Starting it again. He’s brilliant and fun to learn from


Pravesh A.

Hi, Masterclass. I'm watching this class for the second time. But every time I close the browser and open it the next day, to continue the class where I had left it starts from the "Introduction". Not only for this but for all classes. Can you help me with this?

A fellow student

I was stuck on creating the story world and its characters without knowing where I was going. Now I have an idea.


Awesome advice and it all makes so much sense. I was hoping to use these classes as a guide for my first thriller, and this is exactly what I need to hear right now. Love that he talks about the importance of "how" over "what." Ideas (whats) are a dime a dozen. It's the story of how the what happens that's interesting--and accounts for most of the work of writing a book. I once read about an author (I believe it was Isaac Asimov) who was often contacted by people with great ideas that they would offer to share with him if he agreed to write the book and share the profits with them. Ha! He started telling these people that instead, he could give them an idea and they could write the book.

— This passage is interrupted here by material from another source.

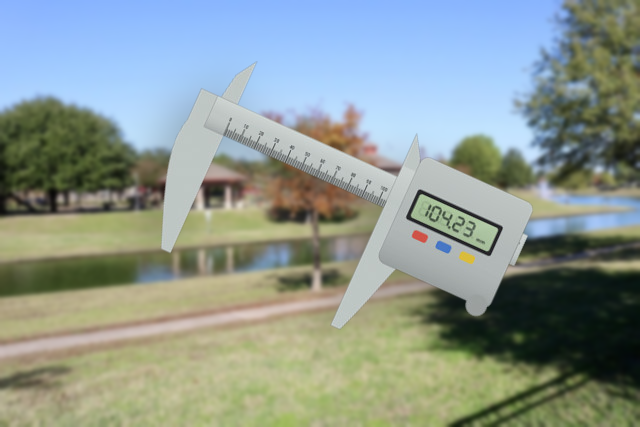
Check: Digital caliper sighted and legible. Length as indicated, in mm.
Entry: 104.23 mm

He didn't have any takers. I write nonfiction and have experienced similar situations: people want to give me ideas for books, but I don't want to hear them. I have a million ideas of my own and limited time to develop them all. There's a saying about genius being 1 percent inspiration and 99 perspiration and I think the concept holds true for book writing as well: 1 percent what and 99 percent how. Get your idea--the best idea you can think of. Then buckle down and write the how, the story. That's the real work.

Gerald M.

This lesson reassured me that I've been doing a lot of things right. The three C's were especially helpful. As soon as I finished watching, I was able to go back to my novel to re-write and clarify a few things so that they better satisfied the "contract". I love posing questions and giving answers (sometimes with an appropriately long delay), so the contract is my favorite of the C's!

Pat L.

So I'm not trying to give a 5-star rating across the board but I am really finding all of these very useful.

Tyra M.

Loved this lesson the first time around, this listening it was even more profound. I couldn't come up with my big idea, but for some reason autonomous killer robots kept popping into my head. The ethics of the machines seems sketchy to me, regardless of the arguments of saving lives, because such devices make war so much easier and cheaper. My partner showed me several articles on quantum computing and computers. They will be able to hack any modern computer in minutes. So what would happen if the bleeding edge combat capable robots meet up with a quantum computer? Add in a learning program, autonomous capabilities, and a company that wants to corner the emerging market in combat robotics that is estimated to be worth trillions -- and I have my big idea with a built in flaw. The quantum computer in my story was not developed to work with a robot, and definitely not designed to work 'on' a robot. Couple that with profit being the prime motivator, the man running the team cuts corners to get his product into the field before it is considered 'safe' by the various developers, he accepts levels of risk consistent with 'financial' thinking. Any such bleeding edge tech is worth more then gold, jewels, diamonds, etc. So I have multiple parties interested in the tech all willing to kill to get it. And they all meet up in the tiny community of Winnipeg Beach, during their annual Winter Festival on the Lake. What could go wrong? LOL! Thank you Mr. Brown, this is fun!

Brian F.

Great information. One of the assignments is to find what magnetizes you right now. A great place to start is by opening your browser and viewing your Internet browsing history. You might find it depressing, but we are attracted to the morbid and the marvelous.

Rich G.

Appreciate when he says the process he's teaching applies to all types of writing, not simply thrillers.

Lu P.

All I can say is WOW! What great insight and from such a well-known author. I will definitely be using his suggestions.

A fellow student

Thoroughly enjoying this course. I've taken many other writing courses, both genre speciific and generic, and this is a good one. i hope to learn as much as I can.